Entries linking to Sunbelt
Old English sunne "the sun," from Proto-Germanic *sunno (source also of Old Norse, Old Saxon, Old High German sunna, Middle Dutch sonne, Dutch zon, German Sonne, Gothic sunno "the sun"), from PIE *s(u)wen-, alternative form of root *sawel- "the sun."
Old English sunne was feminine (as generally in Germanic), and the fem. pronoun was used in English until 16c.; since then masc. has prevailed. The empire on which the sun never sets (1630) originally was the Spanish, later the British.
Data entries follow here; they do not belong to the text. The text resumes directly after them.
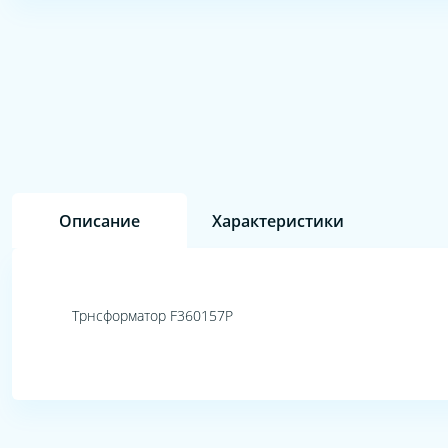
Описание
Характеристики
Трнсформатор F360157P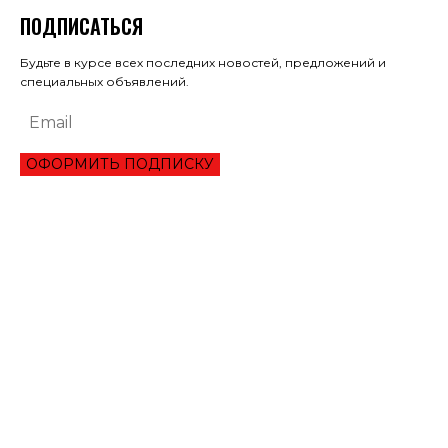
ПОДПИСАТЬСЯ
Будьте в курсе всех последних новостей, предложений и
специальных объявлений.
ОФОРМИТЬ ПОДПИСКУ
ЭКОНОМИКА
ПРЕИМУЩЕСТВА ОНЛАЙН КРЕДИТА «ВАША ГОТИВОЧКА»?
НБУ ОЦЕНИЛ ГЛУБИНУ КВАРТАЛЬНОЕ ПАДЕНИЕ ВВП
ЦЕНА НА ЗОЛОТО УСТАНОВИЛА ИСТОРИЧЕСКИЙ МАКСИМУМ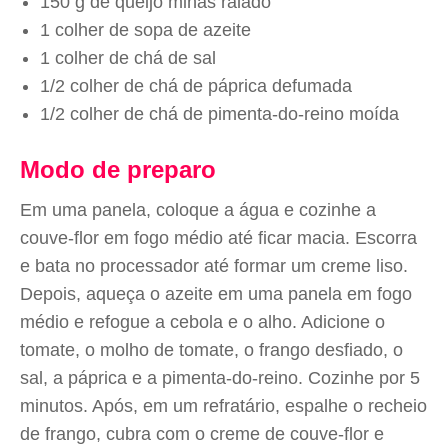
150 g de queijo minas ralado
1 colher de sopa de azeite
1 colher de chá de sal
1/2 colher de chá de páprica defumada
1/2 colher de chá de pimenta-do-reino moída
Modo de preparo
Em uma panela, coloque a água e cozinhe a
couve-flor em fogo médio até ficar macia. Escorra
e bata no processador até formar um creme liso.
Depois, aqueça o azeite em uma panela em fogo
médio e refogue a cebola e o alho. Adicione o
tomate, o molho de tomate, o frango desfiado, o
sal, a páprica e a pimenta-do-reino. Cozinhe por 5
minutos. Após, em um refratário, espalhe o recheio
de frango, cubra com o creme de couve-flor e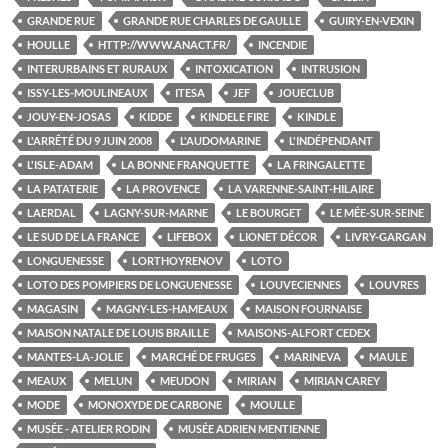
GRANDE RUE
GRANDE RUE CHARLES DE GAULLE
GUIRY-EN-VEXIN
HOULLE
HTTP://WWW.ANACT.FR/
INCENDIE
INTERURBAINS ET RURAUX
INTOXICATION
INTRUSION
ISSY-LES-MOULINEAUX
ITESA
JEF
JOUECLUB
JOUY-EN-JOSAS
KIDDE
KINDELE FIRE
KINDLE
L'ARRÊTÉ DU 9 JUIN 2008
L'AUDOMARINE
L'INDÉPENDANT
L'ISLE-ADAM
LA BONNE FRANQUETTE
LA FRINGALETTE
LA PATATERIE
LA PROVENCE
LA VARENNE-SAINT-HILAIRE
LAERDAL
LAGNY-SUR-MARNE
LE BOURGET
LE MÉE-SUR-SEINE
LE SUD DE LA FRANCE
LIFEBOX
LIONET DÉCOR
LIVRY-GARGAN
LONGUENESSE
LORTHOYRENOV
LOTO
LOTO DES POMPIERS DE LONGUENESSE
LOUVECIENNES
LOUVRES
MAGASIN
MAGNY-LES-HAMEAUX
MAISON FOURNAISE
MAISON NATALE DE LOUIS BRAILLE
MAISONS-ALFORT CEDEX
MANTES-LA-JOLIE
MARCHÉ DE FRUGES
MARINEVA
MAULE
MEAUX
MELUN
MEUDON
MIRIAN
MIRIAN CAREY
MODE
MONOXYDE DE CARBONE
MOULLE
MUSÉE - ATELIER RODIN
MUSÉE ADRIEN MENTIENNE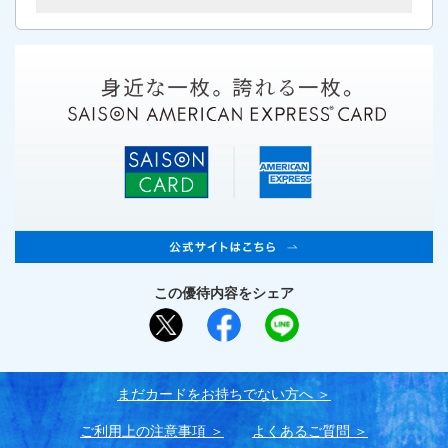
この優待内容をシェア
まだカードをお持ちでない⽅へ
ご利用上の注意事項
よくあるご質問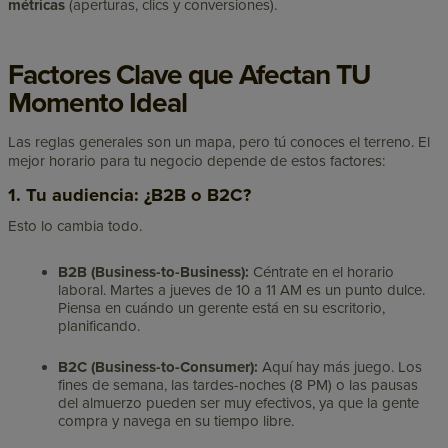
métricas
(aperturas, clics y conversiones).
Factores Clave que Afectan TU
Momento Ideal
Las reglas generales son un mapa, pero tú conoces el terreno. El
mejor horario para tu negocio depende de estos factores:
1. Tu audiencia: ¿B2B o B2C?
Esto lo cambia todo.
B2B (Business-to-Business):
Céntrate en el horario
laboral. Martes a jueves de 10 a 11 AM es un punto dulce.
Piensa en cuándo un gerente está en su escritorio,
planificando.
B2C (Business-to-Consumer):
Aquí hay más juego. Los
fines de semana, las tardes-noches (8 PM) o las pausas
del almuerzo pueden ser muy efectivos, ya que la gente
compra y navega en su tiempo libre.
To have one's place in the sun (1680s) is from Pascal's "Pensées"; the German imperial foreign policy sense (1897) is from a speech by von Bülow.
Old English belt "belt; girdle; broad, flat strip or strap of material used to encircle the waist," from Proto-Germanic *baltjaz (source also of Old High German balz, Old Norse balti, Swedish bälte), an early Germanic borrowing from Latin balteus "girdle, sword belt," said by Varro to be an Etruscan word.
Transferred sense of "broad stripe encircling something with its ends joined" is from 1660s; that of "broad strip or tract" of any sort, without notion of encircling (as in Bible belt is by 1808). As a mark of rank or distinction, mid-14c.; references to boxing championship belts date from 1812. Mechanical sense is from 1795. Below the belt "unfair" (1889) is from pugilism. To get something under (one's) belt was originally literal, to get it into one's stomach (1839), figurative use by 1931. To tighten (one's) belt "endure privation" is from 1887.